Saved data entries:
______

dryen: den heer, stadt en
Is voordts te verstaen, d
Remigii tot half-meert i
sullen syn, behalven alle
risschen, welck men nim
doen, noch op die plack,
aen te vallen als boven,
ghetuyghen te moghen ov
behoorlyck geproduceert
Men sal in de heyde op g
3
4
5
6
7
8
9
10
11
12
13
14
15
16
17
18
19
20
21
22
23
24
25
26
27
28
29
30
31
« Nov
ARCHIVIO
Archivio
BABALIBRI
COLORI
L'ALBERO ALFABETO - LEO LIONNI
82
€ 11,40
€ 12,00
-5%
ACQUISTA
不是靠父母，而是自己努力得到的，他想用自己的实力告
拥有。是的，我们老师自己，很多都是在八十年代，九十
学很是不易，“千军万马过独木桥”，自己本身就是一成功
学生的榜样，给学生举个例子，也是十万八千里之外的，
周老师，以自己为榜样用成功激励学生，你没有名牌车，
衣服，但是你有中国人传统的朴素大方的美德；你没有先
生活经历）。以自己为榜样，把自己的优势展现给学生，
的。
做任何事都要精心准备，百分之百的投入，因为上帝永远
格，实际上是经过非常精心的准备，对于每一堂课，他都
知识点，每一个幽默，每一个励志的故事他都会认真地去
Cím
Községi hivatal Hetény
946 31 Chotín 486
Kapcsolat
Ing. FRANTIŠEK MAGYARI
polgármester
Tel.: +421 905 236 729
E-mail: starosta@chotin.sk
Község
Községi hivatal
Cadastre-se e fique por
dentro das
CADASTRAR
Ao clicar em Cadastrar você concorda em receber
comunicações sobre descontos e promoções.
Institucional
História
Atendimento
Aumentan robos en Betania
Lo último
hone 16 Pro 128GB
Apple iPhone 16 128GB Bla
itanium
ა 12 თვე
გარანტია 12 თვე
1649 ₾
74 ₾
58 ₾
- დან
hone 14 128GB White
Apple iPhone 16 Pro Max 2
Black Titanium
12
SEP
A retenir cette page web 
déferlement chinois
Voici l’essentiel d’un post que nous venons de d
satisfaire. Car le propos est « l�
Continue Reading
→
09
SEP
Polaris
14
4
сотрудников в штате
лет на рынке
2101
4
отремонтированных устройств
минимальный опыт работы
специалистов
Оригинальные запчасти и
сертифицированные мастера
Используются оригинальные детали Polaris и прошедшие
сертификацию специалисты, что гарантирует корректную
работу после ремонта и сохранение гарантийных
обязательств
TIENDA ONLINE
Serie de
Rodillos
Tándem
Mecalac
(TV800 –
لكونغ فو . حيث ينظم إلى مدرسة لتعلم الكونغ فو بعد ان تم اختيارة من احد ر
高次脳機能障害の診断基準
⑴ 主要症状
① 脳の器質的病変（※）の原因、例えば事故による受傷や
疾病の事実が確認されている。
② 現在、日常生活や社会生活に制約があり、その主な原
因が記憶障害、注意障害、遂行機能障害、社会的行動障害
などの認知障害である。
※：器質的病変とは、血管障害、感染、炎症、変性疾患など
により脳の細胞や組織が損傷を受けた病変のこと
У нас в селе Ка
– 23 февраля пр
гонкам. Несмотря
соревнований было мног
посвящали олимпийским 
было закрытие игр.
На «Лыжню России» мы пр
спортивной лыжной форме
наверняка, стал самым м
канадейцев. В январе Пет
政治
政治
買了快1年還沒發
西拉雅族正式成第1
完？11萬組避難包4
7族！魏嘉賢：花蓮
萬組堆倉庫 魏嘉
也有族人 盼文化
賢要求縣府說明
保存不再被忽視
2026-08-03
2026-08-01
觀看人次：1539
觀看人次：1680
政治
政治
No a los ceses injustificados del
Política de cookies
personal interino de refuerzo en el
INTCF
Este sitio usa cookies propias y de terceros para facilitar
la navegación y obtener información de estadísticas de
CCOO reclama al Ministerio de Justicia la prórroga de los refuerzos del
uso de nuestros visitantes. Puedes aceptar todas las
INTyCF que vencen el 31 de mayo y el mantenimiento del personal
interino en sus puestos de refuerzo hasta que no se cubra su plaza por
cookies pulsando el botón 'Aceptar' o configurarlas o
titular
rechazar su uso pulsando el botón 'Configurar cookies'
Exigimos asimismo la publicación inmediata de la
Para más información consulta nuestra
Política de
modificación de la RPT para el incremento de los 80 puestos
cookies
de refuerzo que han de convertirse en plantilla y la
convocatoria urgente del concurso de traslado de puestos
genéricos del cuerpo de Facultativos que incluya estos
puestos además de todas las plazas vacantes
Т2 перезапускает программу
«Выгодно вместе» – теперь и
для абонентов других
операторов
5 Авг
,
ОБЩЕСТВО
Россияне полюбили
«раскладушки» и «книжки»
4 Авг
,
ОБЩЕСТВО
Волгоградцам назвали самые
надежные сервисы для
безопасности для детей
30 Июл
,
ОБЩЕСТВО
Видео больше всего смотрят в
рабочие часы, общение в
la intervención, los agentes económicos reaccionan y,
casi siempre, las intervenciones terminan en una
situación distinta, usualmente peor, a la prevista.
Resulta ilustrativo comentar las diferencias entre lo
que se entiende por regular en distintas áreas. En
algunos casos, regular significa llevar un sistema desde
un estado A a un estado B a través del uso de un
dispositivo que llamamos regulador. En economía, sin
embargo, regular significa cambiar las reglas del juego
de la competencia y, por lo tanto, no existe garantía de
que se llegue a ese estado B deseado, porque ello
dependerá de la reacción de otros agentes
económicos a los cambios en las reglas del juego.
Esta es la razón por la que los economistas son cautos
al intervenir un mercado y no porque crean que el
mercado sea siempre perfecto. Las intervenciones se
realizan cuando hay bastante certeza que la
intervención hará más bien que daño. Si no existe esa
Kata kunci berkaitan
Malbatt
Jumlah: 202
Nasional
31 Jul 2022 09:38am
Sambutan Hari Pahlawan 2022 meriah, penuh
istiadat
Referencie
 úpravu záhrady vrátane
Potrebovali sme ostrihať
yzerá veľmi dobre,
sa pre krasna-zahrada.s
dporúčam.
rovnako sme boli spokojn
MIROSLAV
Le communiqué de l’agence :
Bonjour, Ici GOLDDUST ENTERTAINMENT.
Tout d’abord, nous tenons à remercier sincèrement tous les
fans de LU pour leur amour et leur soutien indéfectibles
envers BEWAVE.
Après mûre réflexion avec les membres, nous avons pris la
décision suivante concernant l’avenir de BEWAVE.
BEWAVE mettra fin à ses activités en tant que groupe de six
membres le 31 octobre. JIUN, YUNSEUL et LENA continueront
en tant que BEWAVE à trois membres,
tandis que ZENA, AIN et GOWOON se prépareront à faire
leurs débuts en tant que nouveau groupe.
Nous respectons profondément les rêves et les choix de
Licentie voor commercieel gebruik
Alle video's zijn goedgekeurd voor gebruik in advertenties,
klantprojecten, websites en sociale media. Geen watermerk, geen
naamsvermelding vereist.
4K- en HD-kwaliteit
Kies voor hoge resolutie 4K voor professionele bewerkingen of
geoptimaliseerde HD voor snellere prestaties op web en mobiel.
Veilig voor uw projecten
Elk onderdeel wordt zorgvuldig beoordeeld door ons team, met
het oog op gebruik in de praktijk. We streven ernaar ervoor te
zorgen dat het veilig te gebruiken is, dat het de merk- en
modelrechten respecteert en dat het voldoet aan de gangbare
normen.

______

» **WHAT IS BEING ASKED**: Pull out every line of the data above that contains the word "interino", matching its case exactly.

» **ANSWER SECTION**:
personal interino de refuerzo en el
interino en sus puestos de refuerzo hasta que no se cubra su plaza por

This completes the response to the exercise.